_Angezeigter Text_.

Mit dem Argument, Agrartreibstoffe sollen den Verkehr klimafreundlicher machen, werden auf EU-Ebene und in besonders hohem Ausmaß in Österreich die in Verkehr gebrachten Otto- und Dieselkraftstoffe durch Agrartreibstoffe verpflichtend substituiert. In Österreich wurde der von der EU-Richtlinie geforderte Mindestanteil von 5,75 Prozent an Agrartreibstoffen bereits im Jahr 2008 statt 2010 erfüllt, also zwei Jahre früher als in der EU-Richtlinie gefordert. Im Februar 2009 wurde der Anteil des Agrardiesels in Österreich auf 7 Prozent erhöht, bis zum Jahr 2010 soll ein Substitutionsanteil von 10 Prozent, bis zum Jahr 2020 ein Substitutionsanteil von 20 Prozent erreicht werden.

_Aufgabe a_.
Beantworte anhand des Textes über Agrartreibstoffe diese Fragen:
(i) Welchen Mindestanteil an Agrartreibstoffen fordert die EU-Richtlinie?
(ii) In welchem Jahr erfüllte Österreich diesen Mindestanteil?
(iii) Auf wie viel Prozent wurde der Anteil des Agrardiesels in Österreich im Februar 2009 erhöht?
Der Text und die Auflistung stammen aus voneinander unabhängigen Quellen.

_Gesammelte Dateneinträge_.
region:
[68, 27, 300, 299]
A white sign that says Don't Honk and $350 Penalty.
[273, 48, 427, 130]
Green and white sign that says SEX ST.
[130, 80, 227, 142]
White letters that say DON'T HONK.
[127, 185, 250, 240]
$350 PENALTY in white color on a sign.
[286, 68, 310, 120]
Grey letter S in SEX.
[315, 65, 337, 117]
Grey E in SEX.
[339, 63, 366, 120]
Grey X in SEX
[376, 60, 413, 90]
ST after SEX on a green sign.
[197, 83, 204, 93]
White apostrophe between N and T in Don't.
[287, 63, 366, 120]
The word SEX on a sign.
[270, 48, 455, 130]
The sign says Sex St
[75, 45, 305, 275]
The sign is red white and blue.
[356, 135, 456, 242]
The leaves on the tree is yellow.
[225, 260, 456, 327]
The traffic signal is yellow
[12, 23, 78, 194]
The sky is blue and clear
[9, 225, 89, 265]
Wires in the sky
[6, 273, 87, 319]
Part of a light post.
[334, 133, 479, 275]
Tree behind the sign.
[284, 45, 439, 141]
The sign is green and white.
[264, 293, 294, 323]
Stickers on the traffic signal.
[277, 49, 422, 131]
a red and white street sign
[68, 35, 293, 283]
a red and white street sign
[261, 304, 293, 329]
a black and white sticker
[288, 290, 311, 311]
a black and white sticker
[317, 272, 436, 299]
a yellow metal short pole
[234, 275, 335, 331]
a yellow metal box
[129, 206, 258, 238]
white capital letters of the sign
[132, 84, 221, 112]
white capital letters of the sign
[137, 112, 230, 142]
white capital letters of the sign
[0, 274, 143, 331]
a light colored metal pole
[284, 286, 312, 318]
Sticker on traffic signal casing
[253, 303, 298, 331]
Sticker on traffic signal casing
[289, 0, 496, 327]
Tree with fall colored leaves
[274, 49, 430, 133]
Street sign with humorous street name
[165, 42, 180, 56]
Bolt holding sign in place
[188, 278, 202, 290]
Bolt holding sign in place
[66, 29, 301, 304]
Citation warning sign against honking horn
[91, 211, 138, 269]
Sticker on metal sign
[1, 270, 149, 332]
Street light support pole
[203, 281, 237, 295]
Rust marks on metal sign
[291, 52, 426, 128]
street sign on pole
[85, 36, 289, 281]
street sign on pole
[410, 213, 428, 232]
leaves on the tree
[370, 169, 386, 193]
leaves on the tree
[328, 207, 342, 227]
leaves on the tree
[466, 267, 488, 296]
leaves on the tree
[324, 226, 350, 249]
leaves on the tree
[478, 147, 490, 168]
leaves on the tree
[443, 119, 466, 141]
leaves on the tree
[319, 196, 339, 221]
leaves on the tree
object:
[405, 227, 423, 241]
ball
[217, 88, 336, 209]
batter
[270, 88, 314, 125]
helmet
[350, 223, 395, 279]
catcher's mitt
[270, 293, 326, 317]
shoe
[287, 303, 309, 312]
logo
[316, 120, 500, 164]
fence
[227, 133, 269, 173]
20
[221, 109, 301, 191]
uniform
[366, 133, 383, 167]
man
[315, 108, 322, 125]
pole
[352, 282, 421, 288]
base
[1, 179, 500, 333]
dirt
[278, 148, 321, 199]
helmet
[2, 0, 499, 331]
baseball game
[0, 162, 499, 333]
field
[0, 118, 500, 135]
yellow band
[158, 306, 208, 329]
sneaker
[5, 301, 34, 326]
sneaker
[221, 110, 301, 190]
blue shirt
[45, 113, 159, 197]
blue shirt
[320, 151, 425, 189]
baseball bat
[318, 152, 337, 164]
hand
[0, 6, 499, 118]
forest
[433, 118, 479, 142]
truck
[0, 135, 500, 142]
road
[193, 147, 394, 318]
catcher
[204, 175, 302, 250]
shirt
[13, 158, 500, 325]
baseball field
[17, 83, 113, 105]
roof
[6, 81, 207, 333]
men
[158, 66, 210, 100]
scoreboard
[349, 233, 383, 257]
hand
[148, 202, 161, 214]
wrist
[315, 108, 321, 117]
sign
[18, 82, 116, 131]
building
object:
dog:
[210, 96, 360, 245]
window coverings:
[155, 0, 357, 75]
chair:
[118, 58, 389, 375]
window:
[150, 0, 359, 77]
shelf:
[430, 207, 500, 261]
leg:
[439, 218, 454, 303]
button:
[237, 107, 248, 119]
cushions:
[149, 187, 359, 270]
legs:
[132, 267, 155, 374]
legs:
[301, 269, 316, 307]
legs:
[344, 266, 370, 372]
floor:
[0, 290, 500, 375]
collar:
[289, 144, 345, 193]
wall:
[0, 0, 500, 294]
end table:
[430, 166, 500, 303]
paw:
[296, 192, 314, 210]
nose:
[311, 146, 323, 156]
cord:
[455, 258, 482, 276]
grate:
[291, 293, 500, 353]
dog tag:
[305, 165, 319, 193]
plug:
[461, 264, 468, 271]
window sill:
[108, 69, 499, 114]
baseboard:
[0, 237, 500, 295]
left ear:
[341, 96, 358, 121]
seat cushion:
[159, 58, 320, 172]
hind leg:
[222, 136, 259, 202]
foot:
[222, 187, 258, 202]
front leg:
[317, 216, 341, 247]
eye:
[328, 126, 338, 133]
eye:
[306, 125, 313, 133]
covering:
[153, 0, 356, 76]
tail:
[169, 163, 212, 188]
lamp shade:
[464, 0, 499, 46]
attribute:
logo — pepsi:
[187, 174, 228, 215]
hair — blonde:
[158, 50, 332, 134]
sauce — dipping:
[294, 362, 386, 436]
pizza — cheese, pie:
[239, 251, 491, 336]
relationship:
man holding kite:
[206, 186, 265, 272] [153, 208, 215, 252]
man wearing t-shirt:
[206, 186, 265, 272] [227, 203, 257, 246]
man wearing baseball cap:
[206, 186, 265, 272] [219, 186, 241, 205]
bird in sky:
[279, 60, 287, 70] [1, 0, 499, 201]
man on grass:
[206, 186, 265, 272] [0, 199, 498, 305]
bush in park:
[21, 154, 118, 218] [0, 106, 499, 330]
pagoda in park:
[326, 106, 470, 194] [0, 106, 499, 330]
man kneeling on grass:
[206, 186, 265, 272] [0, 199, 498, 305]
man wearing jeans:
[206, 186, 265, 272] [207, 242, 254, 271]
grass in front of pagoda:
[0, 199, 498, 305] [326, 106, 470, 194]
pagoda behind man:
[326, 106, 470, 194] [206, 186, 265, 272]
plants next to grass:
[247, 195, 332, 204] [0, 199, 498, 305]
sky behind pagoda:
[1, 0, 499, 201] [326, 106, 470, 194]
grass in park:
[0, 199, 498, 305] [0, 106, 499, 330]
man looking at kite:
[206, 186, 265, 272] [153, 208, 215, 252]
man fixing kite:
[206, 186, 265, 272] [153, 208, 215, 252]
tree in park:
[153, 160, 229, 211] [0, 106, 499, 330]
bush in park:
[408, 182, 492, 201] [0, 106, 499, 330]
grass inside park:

_Aufgabe b_.
Schreibe die Zeilen der Auflistung wortgetreu ab, und zwar von ihrem Anfang bis einschließlich der Zeile, die „color on a sign.“ enthält.

_Lösung a_.
(i) 5,75 Prozent
(ii) 2008
(iii) 7 Prozent

_Lösung b_.
region:
[68, 27, 300, 299]
A white sign that says Don't Honk and $350 Penalty.
[273, 48, 427, 130]
Green and white sign that says SEX ST.
[130, 80, 227, 142]
White letters that say DON'T HONK.
[127, 185, 250, 240]
$350 PENALTY in white color on a sign.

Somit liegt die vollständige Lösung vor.